- Developers: Astonishing Animations Potassium Frog
- Publishers: Codemasters Potassium Frog
- Designer: Colin Jones
- Artists: Chris Graham Colin Jones Keith Ross
- Writer: Colin Jones
- Composer: Allister Brimble
- Platforms: Amiga, Amstrad CPC, Atari ST, Commodore 64, ZX Spectrum Remaster Android, iOS, Linux, Macintosh, Windows
- Release: 1991
- Genre: Action-adventure
- Mode: Single-player

= Slightly Magic =

1991 video game

Slightly Magic is an action-adventure game published in 1991 by Codemasters for the Amiga, Amstrad CPC, Atari ST, Commodore 64 and ZX Spectrum. It was written by Colin Jones, author of Rock Star Ate My Hamster (also by Codemasters).

==Plot==
Bigwiz the wizard has left the castle in a hurry and has been a bit forgetful. He forgot to pack his spare wand, he forgot to lock his laboratory door and forgot to take his nephew Slightly with him. To make matters worse, a sunburnt dragon has run off with the Princess Croak and the spell cabinet has been knocked over spreading the spells everywhere.

==Gameplay==
The gameplay in Slightly Magic is closely related to the gameplay of Dizzy. As with Dizzy, the player starts off with no equipment and has to explore the area to find items and solve puzzles, but Slightly Magic expands this idea by allowing the use of spells to solve puzzles. The player must collect the ingredients and the correct spell word to cast a spell, which would allow the player to solve a puzzle (for example, a fish spell to turn into a fish and swim in water).

==Reception==
Slightly Magic received 94% in Your Sinclair magazine with the reviewer praising the graphics and music and claiming it was a better game than Dizzy. CRASH awarded it 78%, although they criticized some of the animation. Sinclair User gave the game 89% claiming it was worth at least three times its £2.99 retail price. Slightly Magic also claimed position 56 in the Your Sinclair "top 100 Spectrum games" as voted by readers.

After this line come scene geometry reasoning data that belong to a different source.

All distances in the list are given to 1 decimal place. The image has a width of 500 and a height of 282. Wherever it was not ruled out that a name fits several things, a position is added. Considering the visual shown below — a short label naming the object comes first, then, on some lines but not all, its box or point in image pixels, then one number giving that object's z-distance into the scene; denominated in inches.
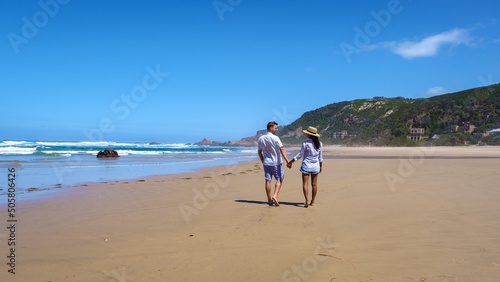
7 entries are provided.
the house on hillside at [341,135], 3919.3
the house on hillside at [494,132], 1846.7
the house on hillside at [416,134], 2690.2
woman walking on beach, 260.8
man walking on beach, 268.2
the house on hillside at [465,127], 2309.5
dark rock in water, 933.2
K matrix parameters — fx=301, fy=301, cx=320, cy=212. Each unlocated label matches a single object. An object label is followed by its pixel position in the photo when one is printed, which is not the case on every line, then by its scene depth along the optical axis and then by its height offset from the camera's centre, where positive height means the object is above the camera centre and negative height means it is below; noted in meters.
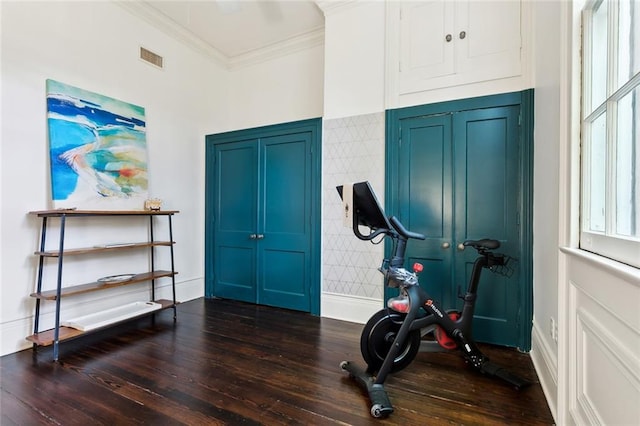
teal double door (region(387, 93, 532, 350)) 2.61 +0.14
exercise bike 1.94 -0.79
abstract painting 2.76 +0.61
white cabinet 2.67 +1.59
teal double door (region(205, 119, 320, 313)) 3.57 -0.07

When Commodore Format reviewed the game in their November 1991 issue, it was given a low score by their budget games reviewer, who said the game had sluggish controls and the screen flicked on and off many times when trying to use items and talk to people. He also said bringing up the inventory took a series of fire button presses.

==Legacy==
In September 2016 an updated version of the game was launched on Steam.